» WORK TO BE COMPLETED
Give back an exact copy of the listing that follows, without the pictures.
══ GIVEN INFORMATION
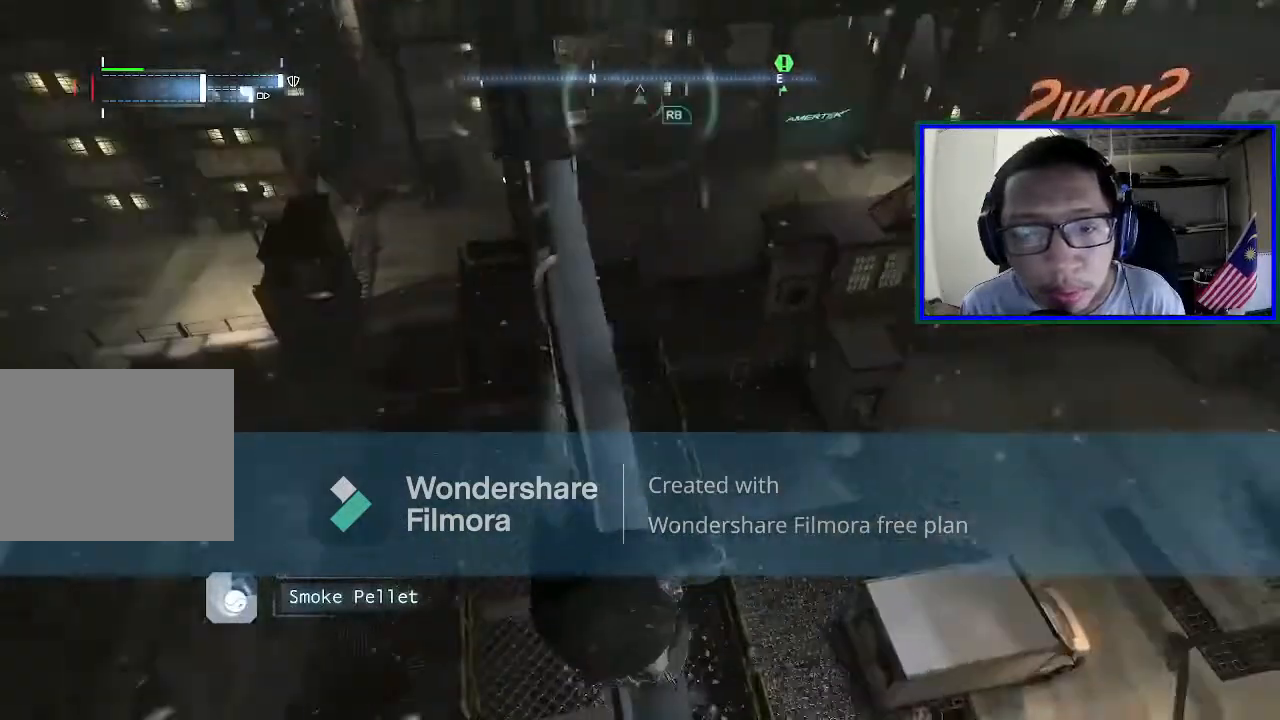
{"buttons": [], "left_stick": "center", "right_stick": "right", "events": [[33, "right_stick", "center"], [233, "L1", "down"], [400, "L1", "up"], [467, "right_stick", "right"]]}
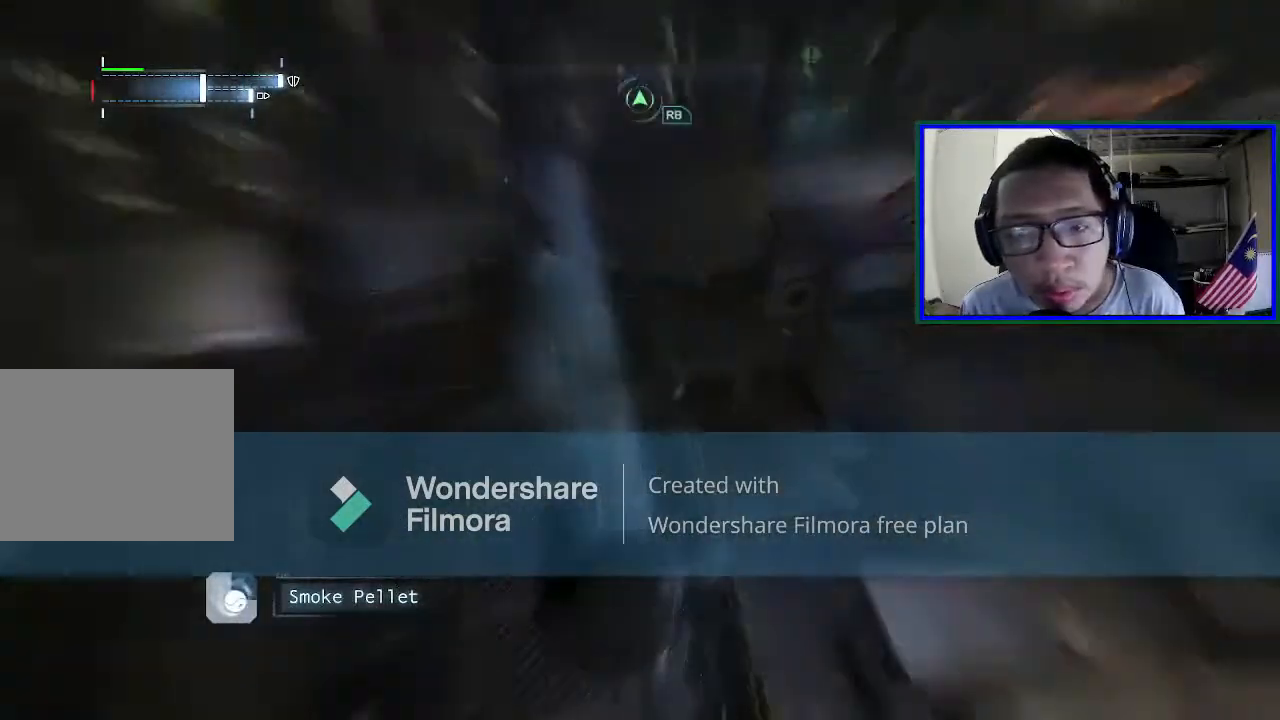
{"buttons": [], "left_stick": "center", "right_stick": "up-right", "events": [[467, "right_stick", "up-right"]]}
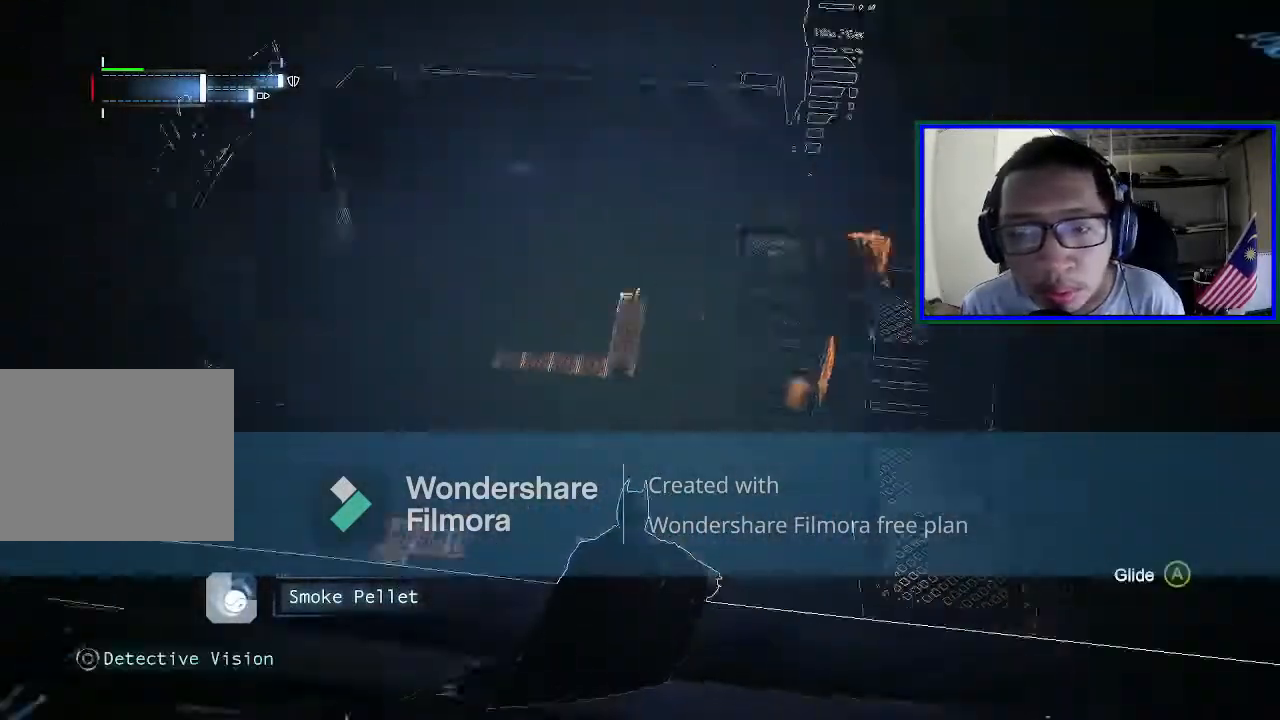
{"buttons": [], "left_stick": "center", "right_stick": "right", "events": [[200, "right_stick", "center"], [433, "right_stick", "right"]]}
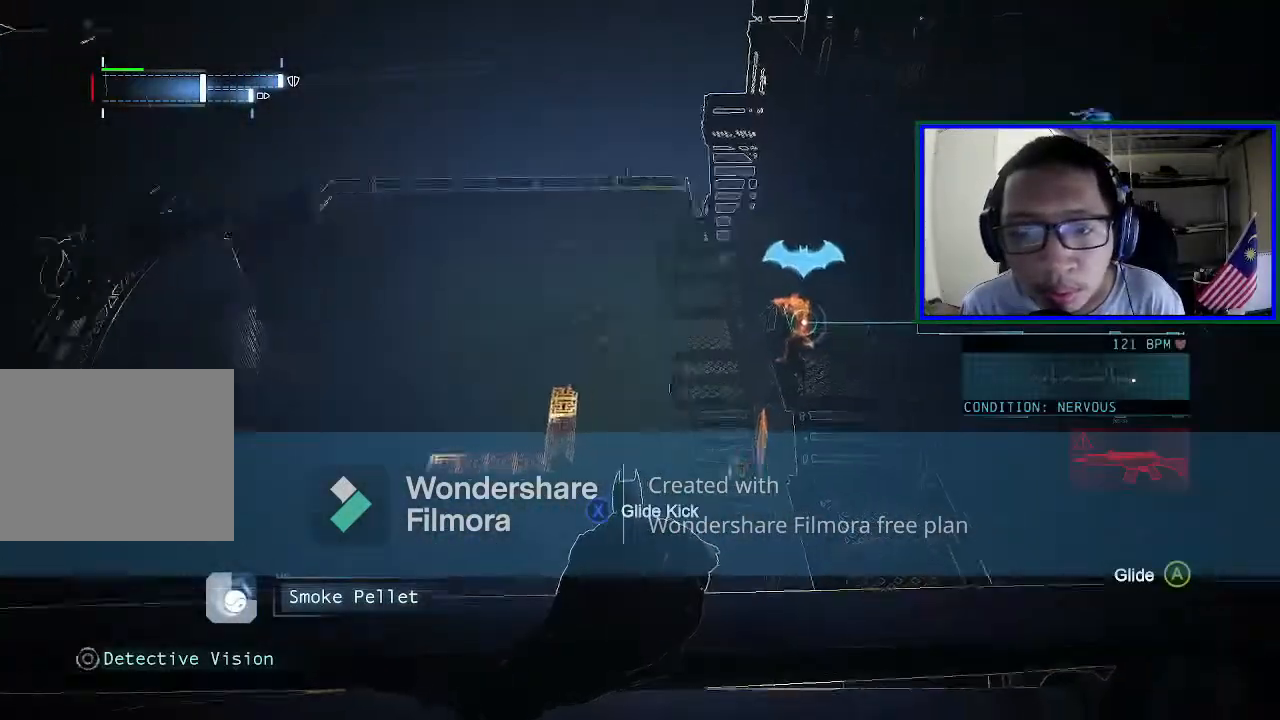
{"buttons": [], "left_stick": "center", "right_stick": "center", "events": [[67, "L1", "down"], [133, "right_stick", "up-right"], [267, "L1", "up"], [300, "right_stick", "center"]]}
════
» ANSWER TO THIS TASK
{"buttons": [], "left_stick": "center", "right_stick": "right", "events": [[33, "right_stick", "center"], [233, "L1", "down"], [400, "L1", "up"], [467, "right_stick", "right"]]}
{"buttons": [], "left_stick": "center", "right_stick": "up-right", "events": [[467, "right_stick", "up-right"]]}
{"buttons": [], "left_stick": "center", "right_stick": "right", "events": [[200, "right_stick", "center"], [433, "right_stick", "right"]]}
{"buttons": [], "left_stick": "center", "right_stick": "center", "events": [[67, "L1", "down"], [133, "right_stick", "up-right"], [267, "L1", "up"], [300, "right_stick", "center"]]}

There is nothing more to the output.